═══ Ausgangstext

Wir sind statt Val Mora über Borchetta di Forcola, traumhafte Gegend und super Militärtrail. Gavia haben wir auch ausgelassen und sind über Mortirolo Pass. Hach ja schön wars, werd ich nächstes Jahr bestimmt nochmal machen.


----------



## MTB-News.de




----------



## tiroler1973 (24. Januar 2012)

Alpenrebell schrieb:


> Und zwar interessiert es mich ob die Albrecht Route als erster Alpenx sinvoll ist bzw. ob jemand diese Tour auch als erst Alpenüberquerung gemacht hat und wie es ihm ergangen ist.


Wenn man sich ein bisserl mit Herrn Albrecht beschäftigt hat und auf seiner Homepage ein bisserl was liest, weiss man dass er die Strecke so zusammen gestellt hat, weil er auf dieser sein Guiding macht und auf der Suche nach der perfekten "Strecke" war. Die Strecke sehe ich als sehr empfehlenswert, wobei ich sie nur auszugsweise gefahren bin.



Alpenrebell schrieb:


> Wieviele Km sollte man vorher gefahren sein?


Da du in Freilassing durchaus ein paar Höhenmeter zur Vorbereitung machen kannst, dürfte es für dich kein Problem sein, die körperliche Fitnes zu erreichen. Laß die Zahlen mal Zahlen sein und kurble dein normales Programm ab. Als Alpenregionsanrainer schaffst das locker wenn du regelmäßig fährst. Man muss auch nicht in das Fitnescenter, wenn man regelmäßig fährt. Sowas brauchts nur, wenn du in der deutschen Tiefebene wohnst. Fährst halt 2 Wochen vorher eine 2 tägige Runde: http://www.gps-tour.info/de/touren/detail.79346.html - kannst eh bei dir vor der Haustür starten.

══════
═══ Angezeigte Daten

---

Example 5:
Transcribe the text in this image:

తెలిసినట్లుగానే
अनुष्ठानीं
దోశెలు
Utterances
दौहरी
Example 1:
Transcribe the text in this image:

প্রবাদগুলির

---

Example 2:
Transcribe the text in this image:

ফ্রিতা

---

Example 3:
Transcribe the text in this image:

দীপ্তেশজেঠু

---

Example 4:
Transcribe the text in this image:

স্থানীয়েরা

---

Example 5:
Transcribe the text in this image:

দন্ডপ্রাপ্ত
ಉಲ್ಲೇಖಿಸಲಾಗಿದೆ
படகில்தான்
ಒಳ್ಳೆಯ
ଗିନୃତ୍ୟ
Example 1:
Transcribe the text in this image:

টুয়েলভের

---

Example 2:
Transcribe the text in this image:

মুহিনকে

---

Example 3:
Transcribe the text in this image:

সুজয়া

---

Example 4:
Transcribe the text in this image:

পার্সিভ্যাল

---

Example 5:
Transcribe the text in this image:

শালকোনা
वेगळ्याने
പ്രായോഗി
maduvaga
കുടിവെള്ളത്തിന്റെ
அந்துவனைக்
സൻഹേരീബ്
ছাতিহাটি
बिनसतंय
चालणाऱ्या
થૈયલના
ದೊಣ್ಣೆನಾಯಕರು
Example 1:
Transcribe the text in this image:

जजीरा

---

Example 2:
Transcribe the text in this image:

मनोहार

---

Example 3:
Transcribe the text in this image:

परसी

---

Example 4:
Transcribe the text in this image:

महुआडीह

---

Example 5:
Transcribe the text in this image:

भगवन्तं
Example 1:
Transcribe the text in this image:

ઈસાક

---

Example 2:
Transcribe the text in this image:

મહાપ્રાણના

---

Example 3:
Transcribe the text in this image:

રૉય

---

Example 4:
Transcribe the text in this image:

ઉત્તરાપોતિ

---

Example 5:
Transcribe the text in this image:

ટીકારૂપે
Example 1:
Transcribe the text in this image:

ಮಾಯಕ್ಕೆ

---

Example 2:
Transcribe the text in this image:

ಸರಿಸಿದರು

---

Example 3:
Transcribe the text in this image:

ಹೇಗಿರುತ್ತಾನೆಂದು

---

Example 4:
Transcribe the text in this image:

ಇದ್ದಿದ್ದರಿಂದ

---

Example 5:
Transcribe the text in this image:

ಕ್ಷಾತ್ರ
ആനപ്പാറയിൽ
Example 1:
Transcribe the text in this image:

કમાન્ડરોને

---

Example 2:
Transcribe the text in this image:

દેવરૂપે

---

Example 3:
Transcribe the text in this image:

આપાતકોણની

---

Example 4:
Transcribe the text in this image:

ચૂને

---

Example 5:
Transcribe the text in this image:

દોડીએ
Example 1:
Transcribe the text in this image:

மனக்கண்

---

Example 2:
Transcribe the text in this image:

══════
═══ Angezeigte Daten

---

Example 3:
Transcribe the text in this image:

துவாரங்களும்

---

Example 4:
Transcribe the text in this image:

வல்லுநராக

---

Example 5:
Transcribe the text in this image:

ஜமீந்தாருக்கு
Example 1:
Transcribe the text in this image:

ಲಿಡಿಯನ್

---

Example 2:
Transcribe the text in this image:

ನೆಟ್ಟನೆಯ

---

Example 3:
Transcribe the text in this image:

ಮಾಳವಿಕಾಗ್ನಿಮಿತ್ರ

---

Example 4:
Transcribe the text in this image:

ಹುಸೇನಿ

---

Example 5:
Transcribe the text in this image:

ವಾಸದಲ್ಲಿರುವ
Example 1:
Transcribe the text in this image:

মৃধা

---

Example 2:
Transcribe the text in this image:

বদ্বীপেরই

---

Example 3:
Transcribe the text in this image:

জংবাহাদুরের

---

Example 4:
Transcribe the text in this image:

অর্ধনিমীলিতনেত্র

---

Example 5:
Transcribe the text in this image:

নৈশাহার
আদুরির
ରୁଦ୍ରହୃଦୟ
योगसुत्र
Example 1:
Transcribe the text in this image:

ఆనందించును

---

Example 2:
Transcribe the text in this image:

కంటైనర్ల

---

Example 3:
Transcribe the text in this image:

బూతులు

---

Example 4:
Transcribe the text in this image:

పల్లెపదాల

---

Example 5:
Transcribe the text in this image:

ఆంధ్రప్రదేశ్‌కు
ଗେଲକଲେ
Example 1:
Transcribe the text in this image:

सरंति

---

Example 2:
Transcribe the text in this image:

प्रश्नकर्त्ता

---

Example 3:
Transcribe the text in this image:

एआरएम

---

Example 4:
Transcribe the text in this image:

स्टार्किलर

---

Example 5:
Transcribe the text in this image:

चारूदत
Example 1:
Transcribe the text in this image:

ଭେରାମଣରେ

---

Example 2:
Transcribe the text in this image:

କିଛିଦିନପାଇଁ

══════

Schreib aus dem Forumsbeitrag über die Alpenüberquerung den Abschnitt von „Wir sind statt“ bis einschließlich „bestimmt nochmal machen.“ wortgetreu ab.

Wir sind statt Val Mora über Borchetta di Forcola, traumhafte Gegend und super Militärtrail. Gavia haben wir auch ausgelassen und sind über Mortirolo Pass. Hach ja schön wars, werd ich nächstes Jahr bestimmt nochmal machen.